Si fueran super villanos se desintegrarían, se convertirían en humo o se harían pequeñitos (de un tamaño apropiado para metérselo en el culo a su puta madre) lanzando una carcajada sádica al morir.
Pero solo vomitan sangre apestosa.
Yo no quiero morir a manos de un mediocre. No quiero que me arruine un juez porque ese día le pica el culo y está de malhumor.
No hay robots que despedazan a la gente, ni temibles extraterrestres de sangre ácida.
Ya hace miles de años que no me cubro la cabeza con la sábana para protegerme de monstruos. No tengo miedo, no soy capaz de sentirlo. Cuando el miedo se va, con él lo hace la fantasía.
Ya me ha ocurrido.
Ahora me limito a blasfemar cuando identifico un ordinario peligroso y escupo con sensación de asco para aliviarme del aroma a mierda que me deja en la nariz; pienso que una estaca en el corazón de un presidente no sería suficiente, lo podrían salvar sus maravillosos médicos.
El tiro ha de ser directo a la cabeza y que no sufra, porque cuanto más sufre una mala persona, más tiempo está viviendo y más tiempo está destruyendo miedo con cada uno de sus sufrimientos. Sus muertes han de ser rápidas y eficaces. A ser posible sin que perdamos el humor.
Que sus muertes sean tan anodinas como son ellos y la vida que han creado. Que mueran con los enormes ojos abiertos de una vaca en el matadero cuando le alojan una bala en el cráneo. Tengo miedo de que no haya suficientes balas.

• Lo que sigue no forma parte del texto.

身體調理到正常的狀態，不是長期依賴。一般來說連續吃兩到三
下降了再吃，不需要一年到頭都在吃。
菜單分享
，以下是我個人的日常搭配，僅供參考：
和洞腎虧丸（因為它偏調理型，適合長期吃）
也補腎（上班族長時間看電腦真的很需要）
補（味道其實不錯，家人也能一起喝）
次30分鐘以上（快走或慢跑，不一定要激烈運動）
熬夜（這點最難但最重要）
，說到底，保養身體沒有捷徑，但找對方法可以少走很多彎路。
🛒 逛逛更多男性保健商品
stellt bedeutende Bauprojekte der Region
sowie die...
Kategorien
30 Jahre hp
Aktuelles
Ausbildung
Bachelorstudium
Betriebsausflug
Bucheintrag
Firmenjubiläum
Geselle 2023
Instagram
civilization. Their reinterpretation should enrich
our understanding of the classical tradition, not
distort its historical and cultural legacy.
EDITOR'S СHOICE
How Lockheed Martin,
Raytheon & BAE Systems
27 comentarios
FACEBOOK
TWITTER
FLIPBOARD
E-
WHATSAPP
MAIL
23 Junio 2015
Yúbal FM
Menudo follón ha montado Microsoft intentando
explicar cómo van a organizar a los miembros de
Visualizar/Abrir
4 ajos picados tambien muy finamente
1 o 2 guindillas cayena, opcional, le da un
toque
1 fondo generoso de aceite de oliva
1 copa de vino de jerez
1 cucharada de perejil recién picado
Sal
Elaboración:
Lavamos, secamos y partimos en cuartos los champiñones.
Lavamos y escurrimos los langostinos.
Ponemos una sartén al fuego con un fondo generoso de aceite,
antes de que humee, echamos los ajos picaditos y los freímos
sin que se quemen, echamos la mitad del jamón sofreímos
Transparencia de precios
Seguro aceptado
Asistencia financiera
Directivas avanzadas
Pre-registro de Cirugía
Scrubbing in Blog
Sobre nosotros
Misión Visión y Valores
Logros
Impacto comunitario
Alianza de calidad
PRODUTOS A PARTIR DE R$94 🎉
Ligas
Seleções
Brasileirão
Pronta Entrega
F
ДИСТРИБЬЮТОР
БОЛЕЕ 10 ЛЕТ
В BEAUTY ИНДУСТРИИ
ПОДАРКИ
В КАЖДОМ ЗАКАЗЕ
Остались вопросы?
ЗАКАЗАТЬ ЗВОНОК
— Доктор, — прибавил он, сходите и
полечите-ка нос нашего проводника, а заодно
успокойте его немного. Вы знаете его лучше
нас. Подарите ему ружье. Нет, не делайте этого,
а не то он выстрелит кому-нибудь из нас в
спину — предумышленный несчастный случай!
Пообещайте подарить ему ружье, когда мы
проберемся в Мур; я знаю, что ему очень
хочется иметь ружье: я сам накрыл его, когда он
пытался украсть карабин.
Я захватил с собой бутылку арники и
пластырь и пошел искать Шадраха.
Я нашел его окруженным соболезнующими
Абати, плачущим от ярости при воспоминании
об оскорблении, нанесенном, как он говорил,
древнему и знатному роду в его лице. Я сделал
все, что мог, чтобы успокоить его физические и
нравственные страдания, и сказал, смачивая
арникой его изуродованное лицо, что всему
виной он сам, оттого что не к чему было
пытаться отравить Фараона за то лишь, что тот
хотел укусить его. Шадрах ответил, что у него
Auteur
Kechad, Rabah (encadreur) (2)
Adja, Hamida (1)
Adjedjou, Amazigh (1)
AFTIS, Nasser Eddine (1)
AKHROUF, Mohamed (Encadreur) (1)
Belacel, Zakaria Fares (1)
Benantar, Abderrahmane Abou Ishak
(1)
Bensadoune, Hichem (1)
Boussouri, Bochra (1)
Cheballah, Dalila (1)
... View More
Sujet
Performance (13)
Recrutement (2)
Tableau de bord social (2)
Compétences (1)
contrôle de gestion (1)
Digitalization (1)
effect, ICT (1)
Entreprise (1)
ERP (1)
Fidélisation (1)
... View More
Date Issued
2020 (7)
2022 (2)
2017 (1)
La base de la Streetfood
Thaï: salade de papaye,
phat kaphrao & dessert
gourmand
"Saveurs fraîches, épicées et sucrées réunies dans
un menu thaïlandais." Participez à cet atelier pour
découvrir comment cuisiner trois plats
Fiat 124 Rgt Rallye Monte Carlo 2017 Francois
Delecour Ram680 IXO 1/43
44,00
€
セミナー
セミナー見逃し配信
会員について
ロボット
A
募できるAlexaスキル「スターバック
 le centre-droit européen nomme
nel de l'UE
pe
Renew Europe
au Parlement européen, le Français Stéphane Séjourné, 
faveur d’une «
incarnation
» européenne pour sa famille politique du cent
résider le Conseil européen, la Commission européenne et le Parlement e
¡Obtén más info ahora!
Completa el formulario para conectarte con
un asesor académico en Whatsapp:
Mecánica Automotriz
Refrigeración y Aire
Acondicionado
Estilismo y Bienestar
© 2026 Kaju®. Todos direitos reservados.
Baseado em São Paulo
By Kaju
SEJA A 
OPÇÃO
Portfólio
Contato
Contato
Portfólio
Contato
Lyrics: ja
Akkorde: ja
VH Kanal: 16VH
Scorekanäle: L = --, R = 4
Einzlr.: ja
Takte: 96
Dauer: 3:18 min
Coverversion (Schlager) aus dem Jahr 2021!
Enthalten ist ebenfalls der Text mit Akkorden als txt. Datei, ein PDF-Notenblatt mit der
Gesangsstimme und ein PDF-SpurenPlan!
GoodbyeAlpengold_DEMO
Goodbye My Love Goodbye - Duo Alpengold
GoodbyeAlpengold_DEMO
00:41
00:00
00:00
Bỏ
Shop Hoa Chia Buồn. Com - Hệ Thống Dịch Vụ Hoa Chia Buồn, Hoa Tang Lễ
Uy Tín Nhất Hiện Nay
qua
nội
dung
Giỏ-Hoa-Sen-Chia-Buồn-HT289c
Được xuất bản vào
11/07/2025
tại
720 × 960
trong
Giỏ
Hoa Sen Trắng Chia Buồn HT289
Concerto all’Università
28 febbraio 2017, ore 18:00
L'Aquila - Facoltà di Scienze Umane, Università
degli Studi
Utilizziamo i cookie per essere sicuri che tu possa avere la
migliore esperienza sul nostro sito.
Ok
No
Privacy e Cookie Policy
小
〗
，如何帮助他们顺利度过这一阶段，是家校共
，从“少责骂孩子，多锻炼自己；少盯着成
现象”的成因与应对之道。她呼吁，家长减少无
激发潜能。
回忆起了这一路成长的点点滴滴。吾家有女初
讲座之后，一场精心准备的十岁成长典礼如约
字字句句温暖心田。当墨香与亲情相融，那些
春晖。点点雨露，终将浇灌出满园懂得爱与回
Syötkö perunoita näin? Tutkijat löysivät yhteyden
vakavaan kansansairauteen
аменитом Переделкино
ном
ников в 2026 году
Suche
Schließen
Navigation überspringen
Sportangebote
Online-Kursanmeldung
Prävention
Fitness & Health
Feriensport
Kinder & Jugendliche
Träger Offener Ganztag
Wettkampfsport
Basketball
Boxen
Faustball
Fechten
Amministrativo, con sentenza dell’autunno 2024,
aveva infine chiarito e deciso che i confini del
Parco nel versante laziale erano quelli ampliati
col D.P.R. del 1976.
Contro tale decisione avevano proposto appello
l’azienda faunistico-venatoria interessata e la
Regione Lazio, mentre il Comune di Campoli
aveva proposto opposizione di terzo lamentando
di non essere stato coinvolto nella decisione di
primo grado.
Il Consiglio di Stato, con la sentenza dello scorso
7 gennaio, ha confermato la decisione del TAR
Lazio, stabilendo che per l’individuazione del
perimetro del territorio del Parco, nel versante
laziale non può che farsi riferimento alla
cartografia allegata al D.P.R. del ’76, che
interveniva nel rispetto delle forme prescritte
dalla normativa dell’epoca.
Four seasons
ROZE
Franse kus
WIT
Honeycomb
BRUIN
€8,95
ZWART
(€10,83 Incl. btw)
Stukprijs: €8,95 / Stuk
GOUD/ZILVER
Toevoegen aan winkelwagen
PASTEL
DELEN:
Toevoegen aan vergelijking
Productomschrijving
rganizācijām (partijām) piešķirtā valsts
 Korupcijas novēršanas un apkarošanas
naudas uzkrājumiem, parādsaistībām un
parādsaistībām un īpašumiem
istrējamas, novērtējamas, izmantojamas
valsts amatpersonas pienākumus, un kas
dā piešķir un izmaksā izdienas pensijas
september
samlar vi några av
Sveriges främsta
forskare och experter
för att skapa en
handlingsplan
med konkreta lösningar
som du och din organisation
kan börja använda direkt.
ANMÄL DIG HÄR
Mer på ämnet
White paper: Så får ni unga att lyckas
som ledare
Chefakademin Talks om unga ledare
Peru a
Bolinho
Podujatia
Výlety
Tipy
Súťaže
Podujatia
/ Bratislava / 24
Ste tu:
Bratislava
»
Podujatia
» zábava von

Ejemplo y conclusión (Lecciones de Epi y Blas en Barrio Sésamo, chapter nine):
Meter el rabo en una olla bien caliente de pozole por culpa de que Merlín el mago te haga un encantamiento, es una imagen que amedrenta al más curtido de los humanos; pero ni con senilidad, ni con cincuenta pastillas de éxtasis color azul fosforescente (“fosforito” para los más nacos o charnegos tipo Estopa) diluyéndose en mi estómago, tendría la idea de meterla dentro. Ni por accidente.  No me da miedo la posibilidad de que eso ocurra. Merlín era un mago senil y no tenía ese poder.
Los hay que aún tienen la suerte de sentir miedo y temen esta posibilidad por un infantilismo o complejo idiota de Peter Pan. Si creen que su polla puede acabar dentro de una olla por un conjuro, ya pueden ir formando cola en el ministerio de cultura para que les den su plaza de profesor. Porque se la han ganado a pulso sin necesidad de hacer oposiciones. Los ministerios de cultura de todos los países están llenos de gente así.
Lo real es que te encuentres trabajando en un restaurante porque no has encontrado trabajo de ingeniero, que es para lo que te has pasado diez años estudiando (con sus correspondientes repeticiones de cursos).
La olla de pozole o lentejas estofadas está hirviendo y hay que remover el guisado para que no se pegue, lo dice el chef que es el que paga y decide si vives o mueres.
— ¡Jefe! No encuentro la espátula para remover el guisado —te lamentas al chef sudando, impotente ante la falta de recursos para realizar el trabajo.
El chef se gira y observa una espátula del tamaño de un elefante recostada en la cocina, a un lado de tu culo y fumando tranquilamente.
— Pues lo haces con la polla —te responde amablemente.
Y ahí se te viene encima todo el miedo, todo el terror de meter el pene en esa sustancia hirviente y sufrir un dolor indescriptible. Los que aún conservan el miedo y su ilusión, lo consideran como una peligrosa y más que probable disyuntiva que les hace sudar.
Por mi parte, ante mi total ausencia de miedo y mi valentía desaforada, esa respuesta del chef me haría pensar en un refrán que dice: Donde tengas la olla, no metas la polla.
No tiene nada que ver; pero como no tengo miedo, acabo alardeando de mi inmensa cultura. Y maldiciendo todos los días tan penosamente intrascendentes que aún me esperan sin sentir temor hasta que muera.